Chris’ experience includes advising:

  • Genex Power Limited and the Genex Board in relation to its proposed $375 million acquisition by Electric Power Development Co., Ltd. by way of a scheme of arrangement or a simultaneous off-market takeover bid.

  • United Malt Group Limited on its $1.5 billion acquisition by Malteries Soufflet (whose major shareholder is French agricultural cooperative, the InVivo Group) by way of a scheme of arrangement.

  • Australian Clinical Labs Limited on its $1.5 billion unsolicited all-scrip, nil premium, off-market takeover bid for Healius Limited.

  • Genex Power Limited in relation to the approach by Skip Essential Infrastructure Fund and Stonepeak Partners LLC regarding a potential ~$320 million acquisition of Genex.

  • Intega Group Limited on its ~$400 million acquisition by Kiwa by way of a scheme of arrangement.

  • Macquarie Infrastructure and Real Assets (“MIRA”) on its $2.6 billion cash and scrip acquisition of ASX-listed Bingo Industries Limited by way of a scheme of arrangement.

  • Infigen Energy (Australia’s largest ASX-listed renewable energy generator at the time) on the unsuccessful hostile takeover bid from UAC and the successful “friendly” takeover bid from Iberdrola SA (which valued Infigen at ~$1.4 billion).
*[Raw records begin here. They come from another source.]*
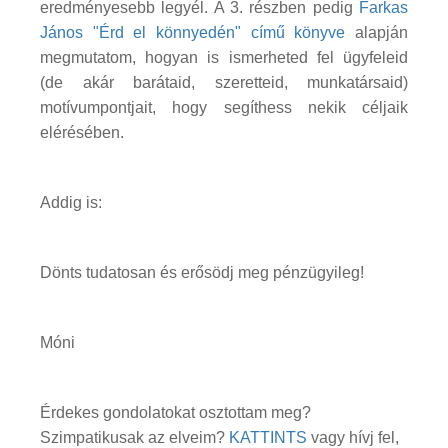
eredményesebb legyél. A 3. részben pedig
Farkas
János "Érd el könnyedén" című könyve
alapján
megmutatom, hogyan is ismerheted fel ügyfeleid
(de akár barátaid, szeretteid, munkatársaid)
motívumpontjait, hogy segíthess nekik céljaik
elérésében.
Addig is:
Dönts tudatosan és erősödj meg pénzügyileg!
Móni
Érdekes gondolatokat osztottam meg?
Szimpatikusak az elveim?
KATTINTS
vagy hívj fel,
  • United Malt Group Limited on its $165 million capital raising by way of an institutional placement and share purchase plan in May 2020 to manage market uncertainty caused by the onset of the COVID-19 pandemic.
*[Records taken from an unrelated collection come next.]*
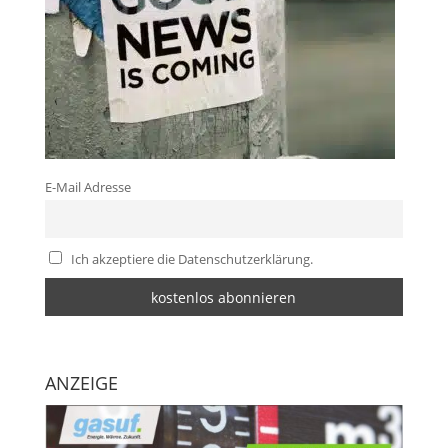
E-Mail Adresse
Ich akzeptiere die Datenschutzerklärung.
ANZEIGE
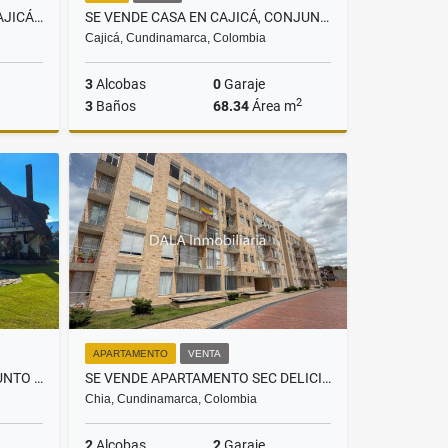
APARTAMENTO EN VENTA EN CAJICÁ CENTRO. INMOBILIARIAS CAJICÁ
SE VENDE CASA EN CAJICÁ, CONJUNTO CANDELARIA 1
Cajicá, Cundinamarca, Colombia
3
Alcobas
0
Garaje
2
3
Baños
68.34
Área m
Venta
Venta
$259.600.000
APARTAMENTO
VENTA
SE VENDE CASA EN CHIA CONJUNTO GRANJAS DE LA BALSA, INMOBILIARIAS CHÍA
SE VENDE APARTAMENTO SEC DELICIAS EN CHIA. INMOBILIARIAS CHÍA
Chia, Cundinamarca, Colombia
2
Alcobas
2
Garaje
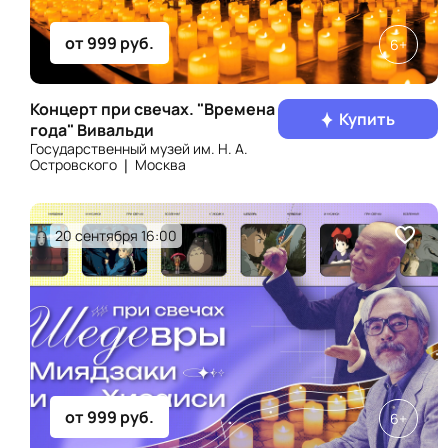
от 999 руб.
6+
Концерт при свечах. "Времена
Купить
года" Вивальди
Государственный музей им. Н. А.
Островского ❘ Москва
20 сентября 16:00
от 999 руб.
6+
  • GrainCorp Limited on its ~$2 billion demerger of United Malt Group (the world's fourth-largest independent commercial maltster) to GrainCorp’s shareholders by way of a scheme of arrangement and ASX-listing.

  • GrainCorp Limited on its ~$350 million sale of its Australian bulk liquid terminals business to ANZ Terminals.

  • GrainCorp Limited on its successful defence of the highly geared approach by Long-Term Asset Partners (financed by Goldman Sachs and Westbourne Capital) regarding a potential $3.3 billion control transaction.

  • Life Healthcare Group Limited on its $211 million acquisition by Pacific Equity Partners by way of a scheme of arrangement.

  • Cover-More Group Limited on its $850 million acquisition by Zurich Insurance Group by way of a scheme of arrangement.

  • Cover-More Group Limited on its $75 million capital raising by way of a rights issue to partially fund its acquisition of Travelex Insurance Services.

  • SAI Global on its $1.1 billion acquisition by Baring Private Equity Asia by way of a scheme of arrangement.